We found the nurse and 'accidentally' almost hit her. She almost fell over and started cursing at us. I heard Mark laugh and so did I. We where racing around on the whole fifth floor and most of the doctors and nurses knew us by now and some even greeted us friendly. When we did a whole circle on the firth floor, we stopped at my room again and stopped. Mark was completely out of breath. I stood up. "I'm gonna put the wheelchair back and then we could go and ear something, okay?" I nodded and waited outside my room. Mark was back in no time. His face was red from running around, it looked very funny actually.

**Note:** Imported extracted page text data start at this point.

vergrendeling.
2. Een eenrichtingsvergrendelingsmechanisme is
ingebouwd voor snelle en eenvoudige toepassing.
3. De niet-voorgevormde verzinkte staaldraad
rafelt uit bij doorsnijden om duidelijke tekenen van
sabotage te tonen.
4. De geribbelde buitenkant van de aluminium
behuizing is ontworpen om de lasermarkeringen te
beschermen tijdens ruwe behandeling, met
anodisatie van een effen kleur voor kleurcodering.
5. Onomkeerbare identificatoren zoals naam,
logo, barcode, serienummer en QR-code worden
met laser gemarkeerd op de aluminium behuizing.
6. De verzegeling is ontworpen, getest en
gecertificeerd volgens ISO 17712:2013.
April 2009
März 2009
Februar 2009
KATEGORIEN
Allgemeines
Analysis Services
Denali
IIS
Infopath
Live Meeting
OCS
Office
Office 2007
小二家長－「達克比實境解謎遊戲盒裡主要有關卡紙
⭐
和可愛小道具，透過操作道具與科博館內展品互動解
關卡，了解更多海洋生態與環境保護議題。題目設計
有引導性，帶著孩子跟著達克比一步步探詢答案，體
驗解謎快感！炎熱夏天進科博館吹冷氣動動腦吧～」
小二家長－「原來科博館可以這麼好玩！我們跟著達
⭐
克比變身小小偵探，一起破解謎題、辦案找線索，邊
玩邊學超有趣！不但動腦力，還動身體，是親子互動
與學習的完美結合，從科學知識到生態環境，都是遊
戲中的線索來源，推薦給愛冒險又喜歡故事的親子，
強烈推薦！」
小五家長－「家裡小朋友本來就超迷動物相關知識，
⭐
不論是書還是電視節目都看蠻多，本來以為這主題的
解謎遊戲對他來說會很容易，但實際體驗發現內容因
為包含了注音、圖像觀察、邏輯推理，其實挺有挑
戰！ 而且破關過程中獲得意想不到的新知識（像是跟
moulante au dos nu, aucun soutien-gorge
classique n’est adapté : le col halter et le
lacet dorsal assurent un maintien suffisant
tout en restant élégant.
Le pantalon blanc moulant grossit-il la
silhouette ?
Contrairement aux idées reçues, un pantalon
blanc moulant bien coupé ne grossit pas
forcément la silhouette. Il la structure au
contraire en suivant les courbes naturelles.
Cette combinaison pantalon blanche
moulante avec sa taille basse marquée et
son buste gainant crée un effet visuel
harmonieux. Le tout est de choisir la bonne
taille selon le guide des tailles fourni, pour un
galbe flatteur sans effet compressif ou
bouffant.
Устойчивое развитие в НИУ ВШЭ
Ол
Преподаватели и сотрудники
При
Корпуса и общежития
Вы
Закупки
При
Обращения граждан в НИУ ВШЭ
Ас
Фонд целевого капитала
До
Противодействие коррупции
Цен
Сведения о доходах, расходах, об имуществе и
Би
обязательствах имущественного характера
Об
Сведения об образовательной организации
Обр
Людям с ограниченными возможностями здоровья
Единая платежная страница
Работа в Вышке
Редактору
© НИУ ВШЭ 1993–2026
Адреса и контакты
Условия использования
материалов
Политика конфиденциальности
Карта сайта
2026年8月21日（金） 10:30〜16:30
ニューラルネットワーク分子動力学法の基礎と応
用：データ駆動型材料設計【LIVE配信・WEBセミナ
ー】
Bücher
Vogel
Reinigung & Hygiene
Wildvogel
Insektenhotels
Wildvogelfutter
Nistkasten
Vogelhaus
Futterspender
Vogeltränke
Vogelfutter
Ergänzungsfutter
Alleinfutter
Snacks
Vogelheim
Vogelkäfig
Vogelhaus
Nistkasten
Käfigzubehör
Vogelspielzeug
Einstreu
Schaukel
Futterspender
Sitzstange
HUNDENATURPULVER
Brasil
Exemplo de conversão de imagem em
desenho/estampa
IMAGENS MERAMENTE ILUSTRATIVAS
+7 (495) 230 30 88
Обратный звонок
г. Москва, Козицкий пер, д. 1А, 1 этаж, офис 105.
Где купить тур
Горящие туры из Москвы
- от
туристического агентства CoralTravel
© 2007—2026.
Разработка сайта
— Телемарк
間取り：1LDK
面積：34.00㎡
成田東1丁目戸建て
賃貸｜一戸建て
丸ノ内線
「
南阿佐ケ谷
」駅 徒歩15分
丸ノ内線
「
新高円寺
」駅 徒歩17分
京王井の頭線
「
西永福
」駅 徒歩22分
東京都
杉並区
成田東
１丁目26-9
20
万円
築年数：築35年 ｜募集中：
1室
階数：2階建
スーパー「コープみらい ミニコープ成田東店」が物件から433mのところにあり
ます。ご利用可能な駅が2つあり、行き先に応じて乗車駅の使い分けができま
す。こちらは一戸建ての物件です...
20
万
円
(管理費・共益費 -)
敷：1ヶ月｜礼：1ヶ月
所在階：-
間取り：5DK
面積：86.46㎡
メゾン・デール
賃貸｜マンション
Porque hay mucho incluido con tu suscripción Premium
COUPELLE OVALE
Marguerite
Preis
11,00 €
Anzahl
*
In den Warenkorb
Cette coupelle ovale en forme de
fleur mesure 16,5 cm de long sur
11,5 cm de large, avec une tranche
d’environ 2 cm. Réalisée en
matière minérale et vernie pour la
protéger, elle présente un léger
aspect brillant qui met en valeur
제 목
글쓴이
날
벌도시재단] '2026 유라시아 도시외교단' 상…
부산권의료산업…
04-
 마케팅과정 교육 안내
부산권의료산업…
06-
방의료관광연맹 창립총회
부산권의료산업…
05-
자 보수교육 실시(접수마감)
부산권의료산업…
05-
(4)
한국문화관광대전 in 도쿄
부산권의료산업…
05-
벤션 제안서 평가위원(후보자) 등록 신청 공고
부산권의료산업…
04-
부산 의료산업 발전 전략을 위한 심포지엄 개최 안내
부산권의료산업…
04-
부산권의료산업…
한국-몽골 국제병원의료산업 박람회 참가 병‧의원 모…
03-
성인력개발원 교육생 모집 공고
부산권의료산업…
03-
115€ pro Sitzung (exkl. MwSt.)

We stepped in the elevator and got down to the first floor, where the restaurant was. We got some food and sat down. "Any idea where we're gonna to tomorrow ?" I asked Mark. He looked up from his food at me and answered: "I thought about going to Europe. It's really cool there!" I stare at him. Europe ?! He really has enough money for both of us to leave America and go to Europe ?! "Are you joking ?" I ask with all my disbelieve in my voice. My looks back at me. "No, I'm serious. I've been there before, it's really cool! I'm sure you'd like it." I keep staring at him in disbelief. He would just leave everything behind and leave. I couldn't text my friends anymore because we needed new phones. Mark had asked me what kind of phone I would want the most. I said that a Samsung galaxy s7 edge would be so cool. The next day he got me one with three different cases. "If you don't want to we can also stay in America. It's your choice." I looked at Mark again. "Are you crazy! I would love to go to Europe!" I said a bit too loud. A few people look irritated at us. Mark smiled at me. "Great. Than that's settled." I'm so lucky to have Mark. He's my best friend, even if I wished he was more that that.